To the Editor:
The elegant report from Hagglund et al1 recently published in Blood raises a very important ethical issue in clinical hematology practice: primum non nocere. The authors describe the impact of norethisterone treatment, routinely used in the prevention of menstrual bleeding in women submitted to allogeneic bone marrow transplantation, on veno-occlusive disease, which is one of most dreadful complications of an otherwise successfull stem cell transplantation (SCT). This is an example of how we can interfere dramatically on the outcome of transplantation by simply adding an unsafe drug to the corollary of what we call “supportive treatment.” Neverthless, the management of menstrual bleeding during the phase of thrombocytopenia in premenopausal women may still be troublesome and requires specific treatment, particularly when concomitant gynecological disorders are present (ie, uterine fibromyomata or dysfunctionl bleeding), and the use of estroprogestinics should be clearly avoided.

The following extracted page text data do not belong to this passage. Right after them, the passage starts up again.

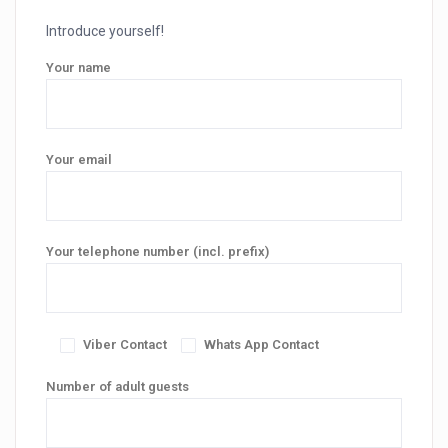
Introduce yourself!
Your name
Your email
Your telephone number (incl. prefix)
Viber Contact
Whats App Contact
Number of adult guests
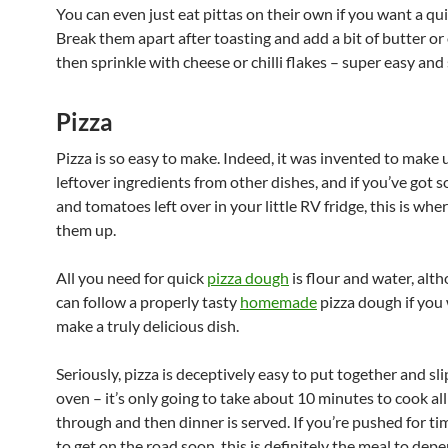
You can even just eat pittas on their own if you want a qu
Break them apart after toasting and add a bit of butter or 
then sprinkle with cheese or chilli flakes – super easy and 
Pizza
Pizza is so easy to make. Indeed, it was invented to make 
leftover ingredients from other dishes, and if you’ve got
and tomatoes left over in your little RV fridge, this is whe
them up.
All you need for quick
pizza dough
is flour and water, alt
can follow a properly tasty
homemade
pizza dough if you
make a truly delicious dish.
Seriously, pizza is deceptively easy to put together and sli
oven – it’s only going to take about 10 minutes to cook al
through and then dinner is served. If you’re pushed for t
to get on the road soon, this is definitely the meal to dep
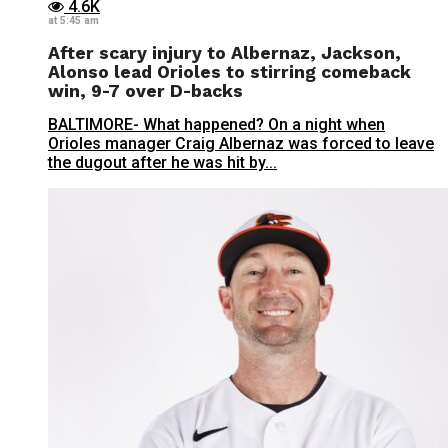
4.6K
at 5:45 am
After scary injury to Albernaz, Jackson,
Alonso lead Orioles to stirring comeback
win, 9-7 over D-backs
BALTIMORE- What happened? On a night when
Orioles manager Craig Albernaz was forced to leave
the dugout after he was hit by...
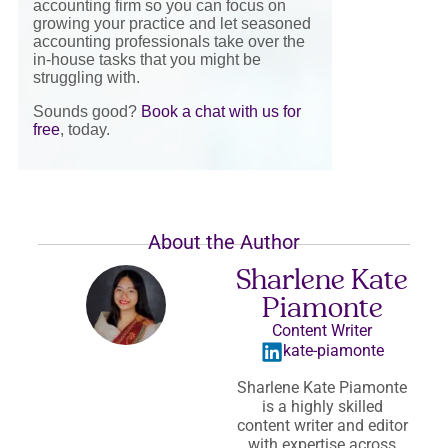
accounting firm so you can focus on
growing your practice and let seasoned
accounting professionals take over the
in-house tasks that you might be
struggling with.
Sounds good?
Book a chat with us for
free
, today.
About the Author
Sharlene Kate
Piamonte
Content Writer
kate-piamonte
Sharlene Kate Piamonte
is a highly skilled
content writer and editor
with expertise across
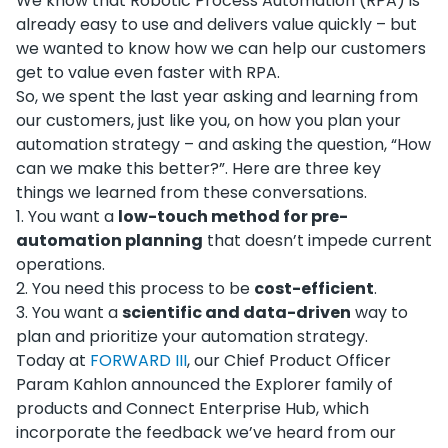
We know that Robotic Process Automation (RPA) is
already easy to use and delivers value quickly – but
we wanted to know how we can help our customers
get to value even faster with RPA.
So, we spent the last year asking and learning from
our customers, just like you, on how you plan your
automation strategy – and asking the question, “How
can we make this better?”. Here are three key
things we learned from these conversations.
1
.
You want a
low-touch method for pre-
automation planning
that doesn’t impede current
operations.
2
.
You need this process to be
cost-efficient
.
3
.
You want a
scientific and data-driven
way to
plan and prioritize your automation strategy.
Today at
FORWARD III
, our Chief Product Officer
Param Kahlon announced the Explorer family of
products and Connect Enterprise Hub, which
incorporate the feedback we’ve heard from our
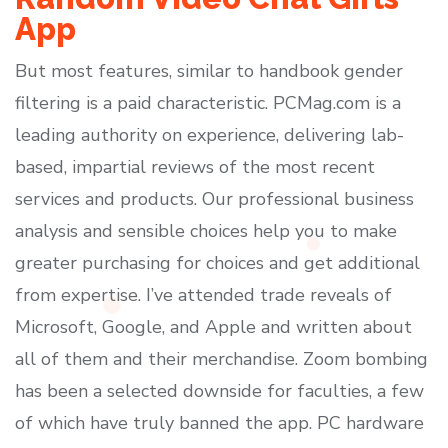
App
But most features, similar to handbook gender
filtering is a paid characteristic. PCMag.com is a
leading authority on experience, delivering lab-
based, impartial reviews of the most recent
services and products. Our professional business
analysis and sensible choices help you to make
greater purchasing for choices and get additional
from expertise. I’ve attended trade reveals of
Microsoft, Google, and Apple and written about
all of them and their merchandise. Zoom bombing
has been a selected downside for faculties, a few
of which have truly banned the app. PC hardware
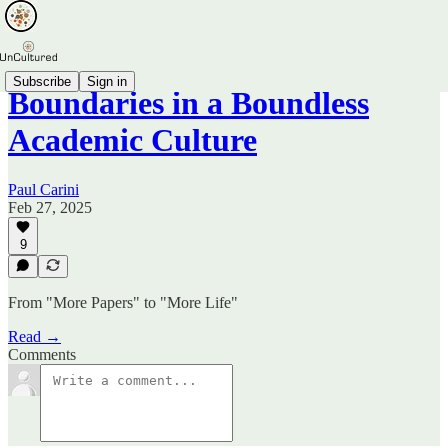
Subscribe
Sign in
Boundaries in a Boundless
Academic Culture
Paul Carini
Feb 27, 2025
9
From "More Papers" to "More Life"
Read →
Comments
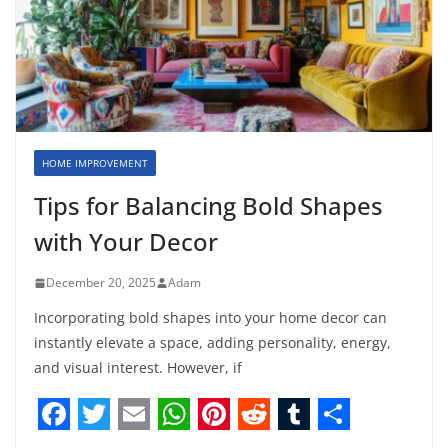
HOME IMPROVEMENT
Tips for Balancing Bold Shapes
with Your Decor
December 20, 2025
Adam
Incorporating bold shapes into your home decor can
instantly elevate a space, adding personality, energy,
and visual interest. However, if
F
T
E
W
P
R
T
S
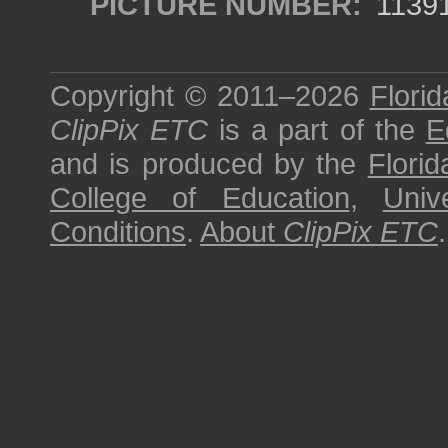
PICTURE NUMBER:
1139
Copyright © 2011–2026
Florid
ClipPix ETC
is a part of the
E
and is produced by the
Florid
College of Education
,
Univ
Conditions
.
About
ClipPix ETC
.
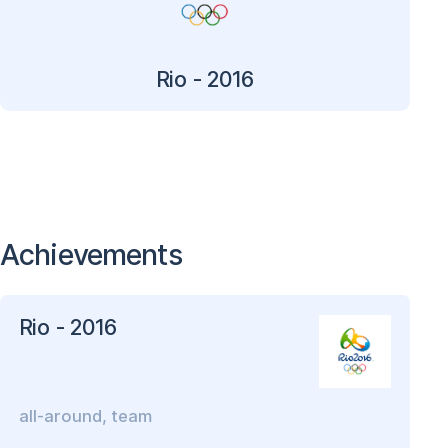
Rio - 2016
Achievements
Rio - 2016
all-around, team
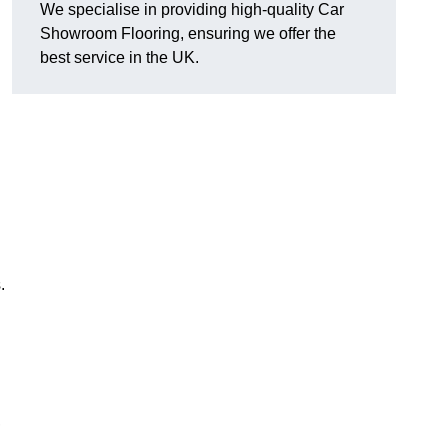
We specialise in providing high-quality Car
Showroom Flooring, ensuring we offer the
best service in the UK.
.
,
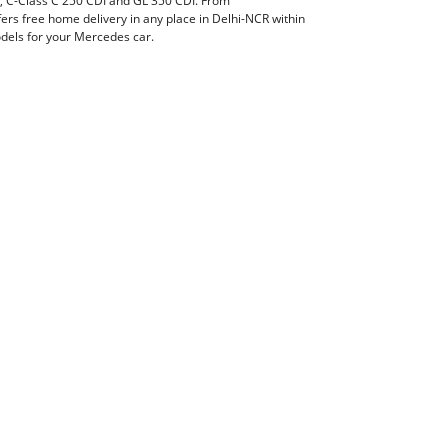
I, C-Class C 250 CDI and GL 350 CDI. From
rs free home delivery in any place in Delhi-NCR within
models for your Mercedes car.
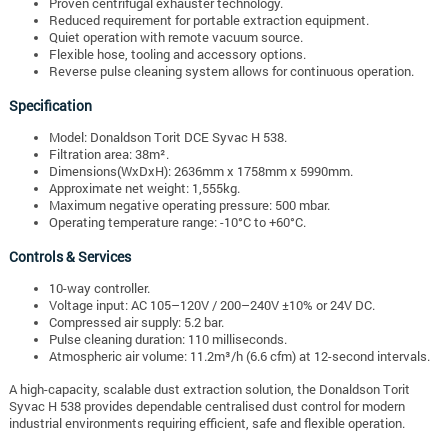
Proven centrifugal exhauster technology.
Reduced requirement for portable extraction equipment.
Quiet operation with remote vacuum source.
Flexible hose, tooling and accessory options.
Reverse pulse cleaning system allows for continuous operation.
Specification
Model: Donaldson Torit DCE Syvac H 538.
Filtration area: 38m².
Dimensions(WxDxH): 2636mm x 1758mm x 5990mm.
Approximate net weight: 1,555kg.
Maximum negative operating pressure: 500 mbar.
Operating temperature range: -10°C to +60°C.
Controls & Services
10-way controller.
Voltage input: AC 105–120V / 200–240V ±10% or 24V DC.
Compressed air supply: 5.2 bar.
Pulse cleaning duration: 110 milliseconds.
Atmospheric air volume: 11.2m³/h (6.6 cfm) at 12-second intervals.
A high-capacity, scalable dust extraction solution, the Donaldson Torit
Syvac H 538 provides dependable centralised dust control for modern
industrial environments requiring efficient, safe and flexible operation.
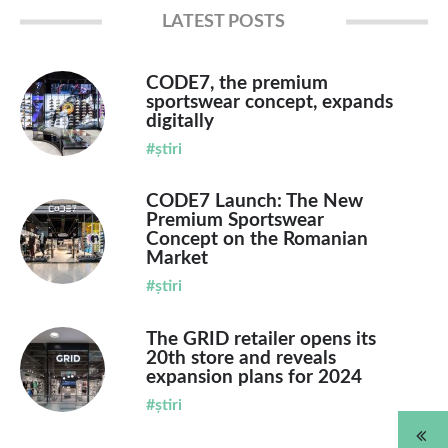
LATEST POSTS
CODE7, the premium
sportswear concept, expands
digitally
#știri
CODE7 Launch: The New
Premium Sportswear
Concept on the Romanian
Market
#știri
The GRID retailer opens its
20th store and reveals
expansion plans for 2024
#știri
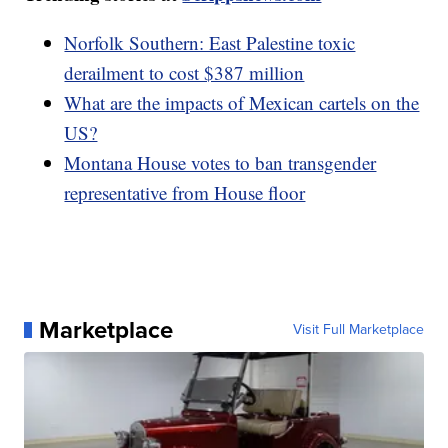
Norfolk Southern: East Palestine toxic
derailment to cost $387 million
What are the impacts of Mexican cartels on the
US?
Montana House votes to ban transgender
representative from House floor
Marketplace
Visit Full Marketplace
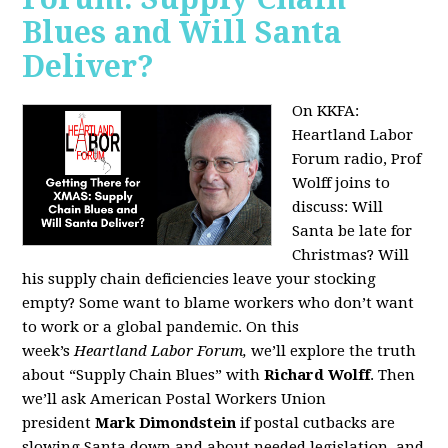
Blues and Will Santa
Deliver?
On KKFA:
Heartland Labor
Forum radio, Prof
Wolff joins to
discuss:
Will
Santa be late for
Christmas? Will
his supply chain deficiencies leave your stocking
empty? Some want to blame workers who don’t want
to work or a global pandemic. On this
week’s
Heartland Labor Forum,
we’ll explore the truth
about “Supply Chain Blues” with
Richard Wolff
. Then
we’ll ask American Postal Workers Union
president
Mark Dimondstein
if postal cutbacks are
slowing Santa down and about needed legislation, and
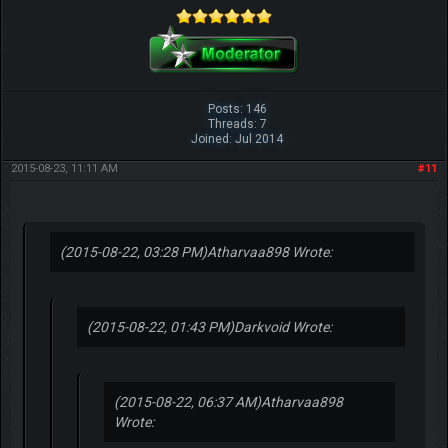
Posts: 146
Threads: 7
Joined: Jul 2014
2015-08-23, 11:11 AM
#11
(2015-08-22, 03:28 PM)
Atharvaa898 Wrote:
(2015-08-22, 01:43 PM)
Darkvoid Wrote:
(2015-08-22, 06:37 AM)
Atharvaa898
Wrote:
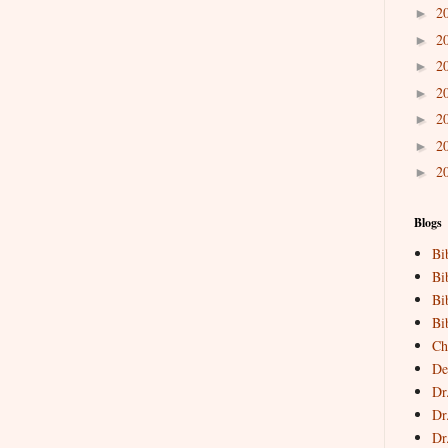
2
►
2
►
2
►
2
►
2
►
2
►
2
►
Blogs
Bi
Bi
Bi
Bi
Ch
De
Dr
Dr
Dr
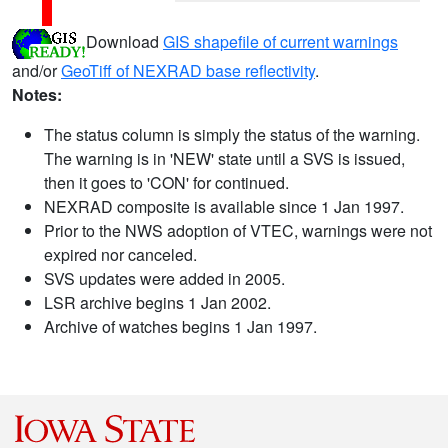
Download
GIS shapefile of current warnings
and/or
GeoTiff of NEXRAD base reflectivity
.
Notes:
The status column is simply the status of the warning.
The warning is in 'NEW' state until a SVS is issued,
then it goes to 'CON' for continued.
NEXRAD composite is available since 1 Jan 1997.
Prior to the NWS adoption of VTEC, warnings were not
expired nor canceled.
SVS updates were added in 2005.
LSR archive begins 1 Jan 2002.
Archive of watches begins 1 Jan 1997.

Estroprogestinics may induce liver toxicity, primarily intrahepatic cholestasis and transaminitis,2 and they also interfere with hemostasis through a reduction in the natural anticoagulant protein S and an increase in factor II levels inducing a thrombophilic state, which may be further amplified by genetically determined prothrombotic defects that occur fairly commonly in the general population. These defects include activated protein C resistance related to factor V Leiden, factor II G20210 A mutation, or antithrombin III deficiency.3-5
Therefore, in 1993 we started using a luteinizing hormone-releasing hormone analogue (LHRH) in a pilot study for the prevention of uterine bleeding in premenopausal women undergoing SCT.6 LHRH analogues induce a profound amenorrhea through the suppression of the pituitary-gonadal axis, do not interfere with the hemostatic balance,7 and do not cause liver toxicity. With leuprorelin acetate we have currently treated 47 consecutive premenopausal women submitted to SCT with no episodes of amenorrhea lasting more than 6 months and sexual hormone levels in the nonmenopausal range. Informed consent was obtained from all patients or guardians after discussion with the consultant gynecologist. The median age was 33 (range, 17 to 52) years. Diagnoses were acute myeloid leukemia (15), acute lymphoblastic leukemia Ph+ (3), non-Hodgkin’s lymphoma (11), Hodgkin’s disease (11), multiple myeloma (2), chronic myeloid leukemia (4), and RAEB-T (1). Thirty-one patients were submitted to allogeneic SCT from HLA-identical donors while the remaining 16 patients were submitted to autologous SCT. Conditioning regimen consisted of busulfan 4 mg/kg on 4 consecutive days and cyclophosphamide 60 mg/kg for 2 days in 33 patients, busulfan 4 mg/kg on 4 consecutive days and melphalan 90 mg/kg for 1 day in 5 patients, and BEAM in 9 patients. Graft-versus-host disease prophylaxis in the allogeneic SCT group was cyclosporine A and methrotrexate. Leuprorelin depot was administered at the dose of 3.75 mg as a subcutaneous injection at least 30 days before the conditioning regimen, and a second injection was administered 28 days after the first dose. Veno-occlusive disease was not observed in these patients despite the fact that busulfan-containing conditioning regimen was predominantly used. Only 2 of 47 patients (4.2%) developed mild uterine bleeding during thrombocytopenia. Thus, a profound amenorrhea was obtained in the majority of patients without additional toxicity. Therefore, we strongly agree with the recommendations of Hagglund at al for concern in the use of norethisterone or analogues in women undergoing SCT, but we do recommend the use of LHRH analogues for the management and prophylaxis of uterine bleeding, which should not be ignored after SCT.